0:25:27 > 0:25:32His was the last body to be recovered - he was from Crossgar.

0:25:35 > 0:25:37My freen, what made ye stumble on

0:25:37 > 0:25:39This humble grave in Fairview lawn?

0:25:39 > 0:25:42Are ye lookin' for somebody long since gone

0:25:42 > 0:25:44Or do ye find this tale romantic?

0:25:45 > 0:25:49Or maybe ye just want to know What happened all them years ago

0:25:49 > 0:25:50The night the Titanic went below

0:25:50 > 0:25:52In the icy North Atlantic.

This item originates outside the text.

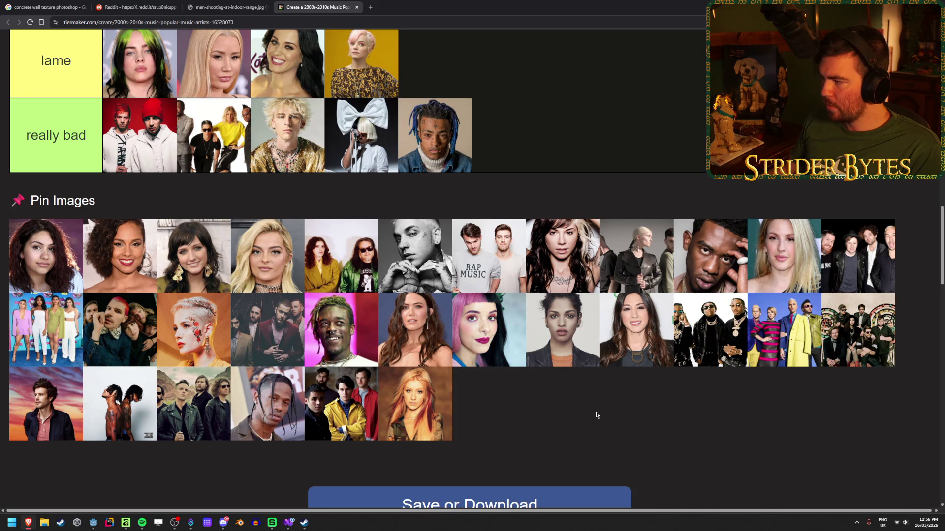
pyautogui.scroll(2, 859, 260)
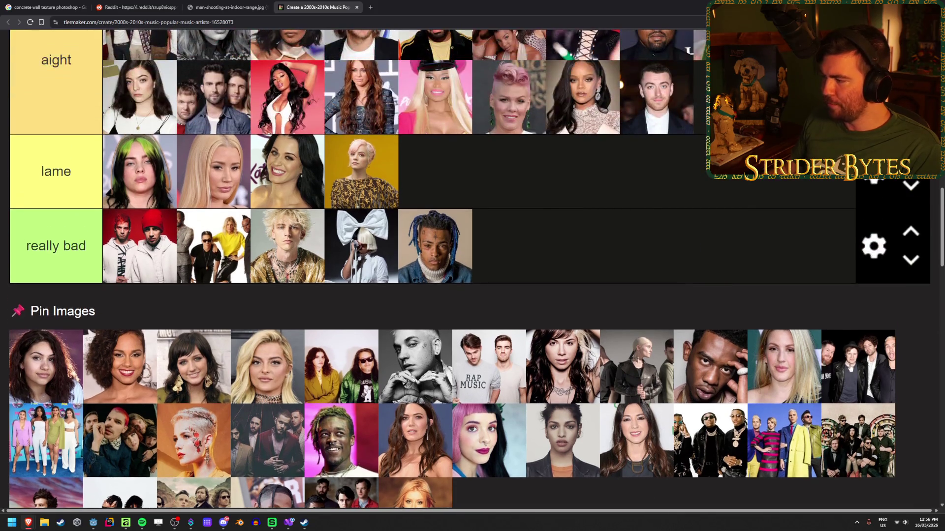
pyautogui.scroll(-3, 871, 383)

0:26:03 > 0:26:05At 16 year, my sap still rising

0:26:05 > 0:26:08I left Crossgar for the far horizon

0:26:08 > 0:26:12I found my path when I clapped my eyes on Belfast docks aa heavin'

0:26:13 > 0:26:17I knowed I'd fun my way in life - Nae hoose for me, nae wean nor wife

0:26:17 > 0:26:21Nae sojer's musket, drum nor fife - The sea would be my livin'

0:26:24 > 0:26:26Ten years a sailor and then I heard

0:26:26 > 0:26:28A big new ship soon leavin' the yard

0:26:28 > 0:26:31Was lookin' for men with a sailor's card

0:26:31 > 0:26:33I took off at a fair auld kilter

0:26:33 > 0:26:37When I won my berth, I fairly glowed To yin and aa, man who showed

0:26:37 > 0:26:40That boat was built by boys I knowed

0:26:40 > 0:26:42And I came from where they built her

0:26:43 > 0:26:47The tenth of April came at last The passengers were berthin' fast

0:26:47 > 0:26:51We lined the rail and watched them past - their eyes aflame wi' wonder

0:26:52 > 0:26:54The gangway pulled back from the quay

0:26:54 > 0:26:57The ropes cast off and we were free

0:26:57 > 0:27:01The Titanic edged her way to sea - Her horn roared out like thunder

0:27:03 > 0:27:08Four days in on a moonless night - No stars were out for guiding light

0:27:08 > 0:27:11The First Class Lounge was warm and bright

0:27:11 > 0:27:13And they danced to the music playing

0:27:13 > 0:27:15And then we felt her start to slow -

0:27:15 > 0:27:18And the passengers soon looked to know

0:27:18 > 0:27:20So I took off for down below

0:27:20 > 0:27:22To see what they were doing

0:27:23 > 0:27:25This was the ship that cudnae sink -

0:27:25 > 0:27:27That's what they've got us all to think

0:27:27 > 0:27:30But I seen thon water, black as ink

0:27:30 > 0:27:32And I changed my way of thinking

0:27:32 > 0:27:34I seen the way thon water flowed

0:27:34 > 0:27:36Ten years a sailor, so I knowed

0:27:36 > 0:27:38This thing would only end, yin road

0:27:38 > 0:27:41The Titanic was surely sinking

0:27:48 > 0:27:50In vain I stood - no searchlight swept

0:27:51 > 0:27:54Beside me a heart-broke lassie wept

0:27:54 > 0:27:56I took her hand and together we leapt

0:27:57 > 0:27:59Into that ice-cauld water

0:27:59 > 0:28:03The shock o hittin' broke her grip - I felt her hand from my hand slip

0:28:05 > 0:28:09The last wee lass to leave that ship - I pray the lifeboats got her

0:28:10 > 0:28:13My freen, you're squarin' up to leave

0:28:13 > 0:28:15Whatever grief you feel for me

0:28:15 > 0:28:19I'm lying here and not at sea - You could say my fate was kinder

0:28:21 > 0:28:2312 hundred mair they cudnae save

0:28:23 > 0:28:26They left this world alow a wave

0:28:26 > 0:28:30They're lying now in a watery grave With no headstone for reminder.